Although I have done other things, my fame now rests upon the durability of my partnership with Carl Shepherd; we have been together for forty-two years and nine months as of today, August 18the, 2012.

Although I was born in Macon, Georgia in 1928, I was raised in Birmingham during the Great Depression. No doubt I still carry invisible scars caused by that era. No matter we survived. I am talking about my sister, brother, and I. There are two things that set me apart from people. From about the third grade I was a voracious reader of books on almost any subject. Had I concentrated, I would have been an authority by now; but I didn’t with no regrets.

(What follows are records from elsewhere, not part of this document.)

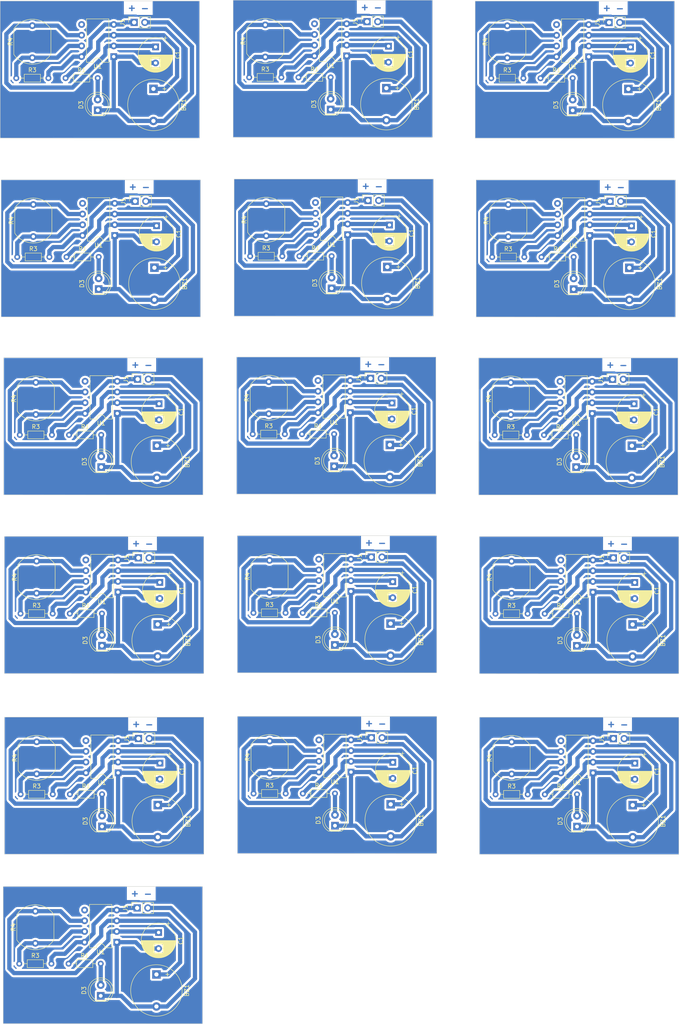
<source format=kicad_pcb>
(kicad_pcb
	(version 20240108)
	(generator "pcbnew")
	(generator_version "8.0")
	(general
		(thickness 1.6)
		(legacy_teardrops no)
	)
	(paper "A4" portrait)
	(layers
		(0 "F.Cu" signal)
		(31 "B.Cu" signal)
		(32 "B.Adhes" user "B.Adhesive")
		(33 "F.Adhes" user "F.Adhesive")
		(34 "B.Paste" user)
		(35 "F.Paste" user)
		(36 "B.SilkS" user "B.Silkscreen")
		(37 "F.SilkS" user "F.Silkscreen")
		(38 "B.Mask" user)
		(39 "F.Mask" user)
		(40 "Dwgs.User" user "User.Drawings")
		(41 "Cmts.User" user "User.Comments")
		(42 "Eco1.User" user "User.Eco1")
		(43 "Eco2.User" user "User.Eco2")
		(44 "Edge.Cuts" user)
		(45 "Margin" user)
		(46 "B.CrtYd" user "B.Courtyard")
		(47 "F.CrtYd" user "F.Courtyard")
		(48 "B.Fab" user)
		(49 "F.Fab" user)
		(50 "User.1" user)
		(51 "User.2" user)
		(52 "User.3" user)
		(53 "User.4" user)
		(54 "User.5" user)
		(55 "User.6" user)
		(56 "User.7" user)
		(57 "User.8" user)
		(58 "User.9" user)
	)
	(setup
		(stackup
			(layer "F.SilkS"
				(type "Top Silk Screen")
			)
			(layer "F.Paste"
				(type "Top Solder Paste")
			)
			(layer "F.Mask"
				(type "Top Solder Mask")
				(thickness 0.01)
			)
			(layer "F.Cu"
				(type "copper")
				(thickness 0.035)
			)
			(layer "dielectric 1"
				(type "core")
				(thickness 1.51)
				(material "FR4")
				(epsilon_r 4.5)
				(loss_tangent 0.02)
			)
			(layer "B.Cu"
				(type "copper")
				(thickness 0.035)
			)
			(layer "B.Mask"
				(type "Bottom Solder Mask")
				(thickness 0.01)
			)
			(layer "B.Paste"
				(type "Bottom Solder Paste")
			)
			(layer "B.SilkS"
				(type "Bottom Silk Screen")
			)
			(copper_finish "None")
			(dielectric_constraints no)
		)
		(pad_to_mask_clearance 0)
		(allow_soldermask_bridges_in_footprints no)
		(pcbplotparams
			(layerselection 0x0001000_fffffffe)
			(plot_on_all_layers_selection 0x0000000_00000000)
			(disableapertmacros no)
			(usegerberextensions no)
			(usegerberattributes yes)
			(usegerberadvancedattributes yes)
			(creategerberjobfile yes)
			(dashed_line_dash_ratio 12.000000)
			(dashed_line_gap_ratio 3.000000)
			(svgprecision 4)
			(plotframeref yes)
			(viasonmask no)
			(mode 1)
			(useauxorigin no)
			(hpglpennumber 1)
			(hpglpenspeed 20)
			(hpglpendiameter 15.000000)
			(pdf_front_fp_property_popups yes)
			(pdf_back_fp_property_popups yes)
			(dxfpolygonmode yes)
			(dxfimperialunits yes)
			(dxfusepcbnewfont yes)
			(psnegative no)
			(psa4output no)
			(plotreference yes)
			(plotvalue yes)
			(plotfptext yes)
			(plotinvisibletext no)
			(sketchpadsonfab yes)
			(subtractmaskfromsilk no)
			(outputformat 4)
			(mirror no)
			(drillshape 0)
			(scaleselection 1)
			(outputdirectory "./")
		)
	)
	(net 0 "")
	(net 1 "Net-(BZ1--)")
	(net 2 "Net-(BZ1-+)")
	(net 3 "Net-(U1-THR)")
	(net 4 "Net-(D3-A)")
	(net 5 "Net-(J1-Pin_1)")
	(net 6 "Net-(U1-DIS)")
	(net 7 "unconnected-(U1-CV-Pad5)")
	(footprint "LED_THT:LED_D5.0mm_Clear" (layer "F.Cu") (at 52.195 271.471 90))
	(footprint "Connector_PinSocket_2.54mm:PinSocket_1x02_P2.54mm_Vertical" (layer "F.Cu") (at 172.709944 40.780912 90))
	(footprint "Connector_PinSocket_2.54mm:PinSocket_1x02_P2.54mm_Vertical" (layer "F.Cu") (at 115.334944 40.580912 90))
	(footprint "Connector_PinSocket_2.54mm:PinSocket_1x02_P2.54mm_Vertical" (layer "F.Cu") (at 60.348855 83.1424 90))
	(footprint "Package_DIP:DIP-8_W7.62mm" (layer "F.Cu") (at 55.512855 91.2604 180))
	(footprint "Connector_PinSocket_2.54mm:PinSocket_1x02_P2.54mm_Vertical" (layer "F.Cu") (at 61.148855 210.4924 90))
	(footprint "Resistor_THT:R_Axial_DIN0204_L3.6mm_D1.6mm_P7.62mm_Horizontal" (layer "F.Cu") (at 99.307799 96.173312))
	(footprint "LED_THT:LED_D5.0mm_Clear" (layer "F.Cu") (at 164.073944 61.608912 90))
	(footprint "OptoDevice:R_LDR_10x8.5mm_P7.6mm_Vertical" (layer "F.Cu") (at 36.218855 91.5144 90))
	(footprint "Connector_PinSocket_2.54mm:PinSocket_1x02_P2.54mm_Vertical" (layer "F.Cu") (at 173.738799 210.515312 90))
	(footprint "Resistor_THT:R_Axial_DIN0204_L3.6mm_D1.6mm_P7.62mm_Horizontal" (layer "F.Cu") (at 145.773799 180.898312))
	(footprint "Capacitor_THT:CP_Radial_D8.0mm_P3.80mm" (layer "F.Cu") (at 120.414944 46.398261 -90))
	(footprint "Package_DIP:DIP-8_W7.62mm" (layer "F.Cu") (at 110.498944 48.698912 180))
	(footprint "LED_THT:LED_D5.0mm_Clear" (layer "F.Cu") (at 52.512855 231.3204 90))
	(footprint "Package_DIP:DIP-8_W7.62mm" (layer "F.Cu") (at 110.727799 91.083312 180))
	(footprint "Package_DIP:DIP-8_W7.62mm" (layer "F.Cu") (at 55.995 258.761 180))
	(footprint "LED_THT:LED_D5.0mm_Clear" (layer "F.Cu") (at 165.102799 231.343312 90))
	(footprint "Package_DIP:DIP-8_W7.62mm" (layer "F.Cu") (at 111.502799 175.608312 180))
	(footprint "LED_THT:LED_D5.0mm_Clear" (layer "F.Cu") (at 164.902799 146.168312 90))
	(footprint "LED_THT:LED_D5.0mm_Clear" (layer "F.Cu") (at 106.698944 61.408912 90))
	(footprint "Resistor_THT:R_Axial_DIN0204_L3.6mm_D1.6mm_P7.62mm_Horizontal" (layer "F.Cu") (at 88.223799 138.348312))
	(footprint "Buzzer_Beeper:Buzzer_12x9.5RM7.6" (layer "F.Cu") (at 177.510799 98.923312 -90))
	(footprint "Resistor_THT:R_Axial_DIN0204_L3.6mm_D1.6mm_P7.62mm_Horizontal" (layer "F.Cu") (at 157.282799 138.548312))
	(footprint "Connector_PinSocket_2.54mm:PinSocket_1x02_P2.54mm_Vertical" (layer "F.Cu") (at 61.123855 167.6674 90))
	(footprint "Buzzer_Beeper:Buzzer_12x9.5RM7.6" (layer "F.Cu") (at 120.935799 226.073312 -90))
	(footprint "Resistor_THT:R_Axial_DIN0204_L3.6mm_D1.6mm_P7.62mm_Horizontal" (layer "F.Cu") (at 32.18 53.966))
	(footprint "Resistor_THT:R_Axial_DIN0204_L3.6mm_D1.6mm_P7.62mm_Horizontal" (layer "F.Cu") (at 87.623799 96.173312))
	(footprint "LED_THT:LED_D5.0mm_Clear" (layer "F.Cu") (at 51.712855 103.9704 90))
	(footprint "Buzzer_Beeper:Buzzer_12x9.5RM7.6" (layer "F.Cu") (at 65.695855 183.4254 -90))
	(footprint "Resistor_THT:R_Axial_DIN0204_L3.6mm_D1.6mm_P7.62mm_Horizontal" (layer "F.Cu") (at 145.798799 223.723312))
	(footprint "Package_DIP:DIP-8_W7.62mm" (layer "F.Cu") (at 111.327799 133.258312 180))
	(footprint "OptoDevice:R_LDR_10x8.5mm_P7.6mm_Vertical" (layer "F.Cu") (at 148.808799 91.537312 90))
	(footprint "Resistor_THT:R_Axial_DIN0204_L3.6mm_D1.6mm_P7.62mm_Horizontal" (layer "F.Cu") (at 99.078944 53.788912))
	(footprint "Resistor_THT:R_Axial_DIN0204_L3.6mm_D1.6mm_P7.62mm_Horizontal"
		(layer "F.Cu")
		(uuid "371f141d-8da3-4561-9e67-4c7188ce737d")
		(at 44.092855 96.3504)
		(descr "Resistor, Axial_DIN0204 series, Axial, Horizontal, pin pitch=7.62mm, 0.167W, length*diameter=3.6*1.6mm^2, http://cdn-reichelt.de/documents/datenblatt/B400/1_4W%23YAG.pdf")
		(tags "Resistor Axial_DIN0204 series Axial Horizontal pin pitch 7.62mm 0.167W length 3.6mm diameter 1.6mm")
		(property "Reference" "R1"
			(at 3.81 -1.92 0)
			(layer "F.SilkS")
			(uuid "5dbab278-74d0-4886-84ad-b4f14354aea8")
			(effects
				(font
					(size 1 1)
					(thickness 0.15)
				)
			)
		)
		(property "Value" "10k"
			(at 3.81 1.92 0)
			(layer "F.Fab")
			(uuid "8962b2af-dee9-4578-aac8-fbf65176c609")
			(effects
				(font
					(size 1 1)
					(thickness 0.15)
				)
			)
		)
		(property "Footprint" "Resistor_THT:R_Axial_DIN0204_L3.6mm_D1.6mm_P7.62mm_Horizontal"
			(at 0 0 0)
			(unlocked yes)
			(layer "F.Fab")
			(hide yes)
			(uuid "4a37cdb1-5efc-40c2-b196-4f2a1a3ea52d")
			(effects
				(font
					(size 1.27 1.27)
				)
			)
		)
		(property "Datasheet" ""
			(at 0 0 0)
		
... [1851225 chars truncated]
</source>
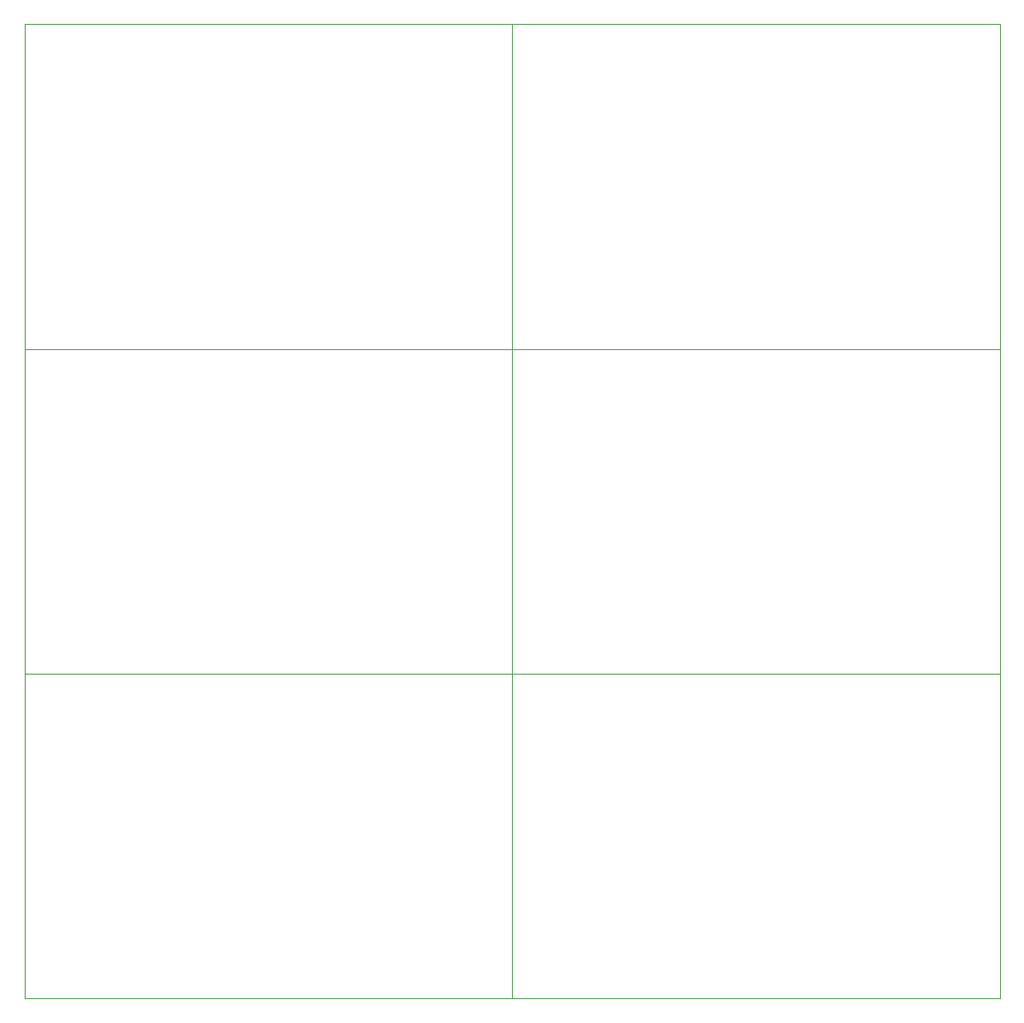
<source format=gbr>
G04 #@! TF.GenerationSoftware,KiCad,Pcbnew,(5.1.0-0)*
G04 #@! TF.CreationDate,2019-05-03T14:04:24-05:00*
G04 #@! TF.ProjectId,panelized,70616e65-6c69-47a6-9564-2e6b69636164,rev?*
G04 #@! TF.SameCoordinates,Original*
G04 #@! TF.FileFunction,Profile,NP*
%FSLAX46Y46*%
G04 Gerber Fmt 4.6, Leading zero omitted, Abs format (unit mm)*
G04 Created by KiCad (PCBNEW (5.1.0-0)) date 2019-05-03 14:04:24*
%MOMM*%
%LPD*%
G04 APERTURE LIST*
%ADD10C,0.050000*%
G04 APERTURE END LIST*
D10*
X100000000Y-33401200D02*
X100000000Y-66701200D01*
X100000000Y-33401200D02*
X150000000Y-33401200D01*
X100000000Y-66701200D02*
X150000000Y-66701200D01*
X150000000Y-66701200D02*
X150000000Y-33401200D01*
X149987200Y-33401200D02*
X149987200Y-66701200D01*
X149987200Y-33401200D02*
X199987200Y-33401200D01*
X149987200Y-66701200D02*
X199987200Y-66701200D01*
X199987200Y-66701200D02*
X199987200Y-33401200D01*
X100000000Y-66700600D02*
X100000000Y-100000600D01*
X100000000Y-66700600D02*
X150000000Y-66700600D01*
X100000000Y-100000600D02*
X150000000Y-100000600D01*
X150000000Y-100000600D02*
X150000000Y-66700600D01*
X149987200Y-66700600D02*
X149987200Y-100000600D01*
X149987200Y-66700600D02*
X199987200Y-66700600D01*
X149987200Y-100000600D02*
X199987200Y-100000600D01*
X199987200Y-100000600D02*
X199987200Y-66700600D01*
X149987200Y-100000000D02*
X149987200Y-133300000D01*
X149987200Y-100000000D02*
X199987200Y-100000000D01*
X149987200Y-133300000D02*
X199987200Y-133300000D01*
X199987200Y-133300000D02*
X199987200Y-100000000D01*
X150000000Y-133300000D02*
X150000000Y-100000000D01*
X100000000Y-133300000D02*
X150000000Y-133300000D01*
X100000000Y-100000000D02*
X150000000Y-100000000D01*
X100000000Y-100000000D02*
X100000000Y-133300000D01*
M02*

</source>
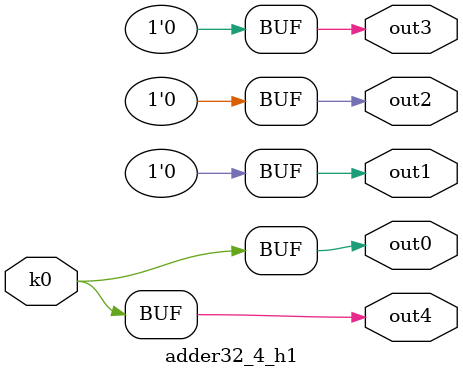
<source format=v>
module adder32_4(pi0, pi1, pi2, pi3, pi4, pi5, pi6, pi7, pi8, po0, po1, po2, po3, po4);
input pi0, pi1, pi2, pi3, pi4, pi5, pi6, pi7, pi8;
output po0, po1, po2, po3, po4;
wire k0;
adder32_4_w1 DUT1 (pi0, pi1, pi2, pi3, pi4, pi5, pi6, pi7, pi8, k0);
adder32_4_h1 DUT2 (k0, po0, po1, po2, po3, po4);
endmodule

module adder32_4_w1(in8, in7, in6, in5, in4, in3, in2, in1, in0, k0);
input in8, in7, in6, in5, in4, in3, in2, in1, in0;
output k0;
assign k0 =   in8 ? (in4 ^ in0) : (~in4 ^ in0);
endmodule

module adder32_4_h1(k0, out4, out3, out2, out1, out0);
input k0;
output out4, out3, out2, out1, out0;
assign out0 = k0;
assign out1 = 0;
assign out2 = 0;
assign out3 = 0;
assign out4 = k0;
endmodule

</source>
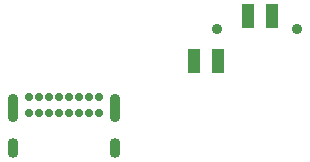
<source format=gbs>
G04 #@! TF.GenerationSoftware,KiCad,Pcbnew,(5.1.9-0-10_14)*
G04 #@! TF.CreationDate,2025-05-13T11:21:21-05:00*
G04 #@! TF.ProjectId,DTYF Beta,44545946-2042-4657-9461-2e6b69636164,rev?*
G04 #@! TF.SameCoordinates,Original*
G04 #@! TF.FileFunction,Soldermask,Bot*
G04 #@! TF.FilePolarity,Negative*
%FSLAX46Y46*%
G04 Gerber Fmt 4.6, Leading zero omitted, Abs format (unit mm)*
G04 Created by KiCad (PCBNEW (5.1.9-0-10_14)) date 2025-05-13 11:21:21*
%MOMM*%
%LPD*%
G01*
G04 APERTURE LIST*
%ADD10R,1.000000X2.000000*%
%ADD11C,0.900000*%
%ADD12C,0.700000*%
%ADD13O,0.900000X2.400000*%
%ADD14O,0.900000X1.700000*%
G04 APERTURE END LIST*
D10*
X153600000Y-95900000D03*
X151600000Y-95850000D03*
X158200000Y-92100000D03*
X156200000Y-92050000D03*
D11*
X160350000Y-93150000D03*
X153550000Y-93150000D03*
D12*
X137600000Y-98900000D03*
X138450000Y-98900000D03*
X139300000Y-98900000D03*
X140150000Y-98900000D03*
X141000000Y-98900000D03*
X141850000Y-98900000D03*
X142700000Y-98900000D03*
X143550000Y-98900000D03*
X138450000Y-100250000D03*
X140150000Y-100250000D03*
X139300000Y-100250000D03*
X137600000Y-100250000D03*
X141850000Y-100250000D03*
X142700000Y-100250000D03*
X143550000Y-100250000D03*
X141000000Y-100250000D03*
D13*
X136250000Y-99880000D03*
X144900000Y-99880000D03*
D14*
X136250000Y-103260000D03*
X144900000Y-103260000D03*
M02*

</source>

After the University of Alabama and the Air Force, I came to Denver. Here I met Carl, who picked me up in Mary’s Bar. Through our early life we traveled extensively in the mountain West. Carl is from Helena, Montana, and is a Blackfoot Indian. Our being from nearly opposite ends of the country made “going to see the folks” a broadening experience. We went so many times that we finally had “must see” places on each route like the Quilt Museum in Paducah, Kentucky and the polo games in Sheridan, Wyoming. Now those happy travels are only memories.

I was amongst the first members of the memoir writing class. While it doesn’t offer criticism, it does offer feedback. Also just trying to improve your writing helps no end.

Carl is now in a nursing home, I don’t drive any more. We totter on.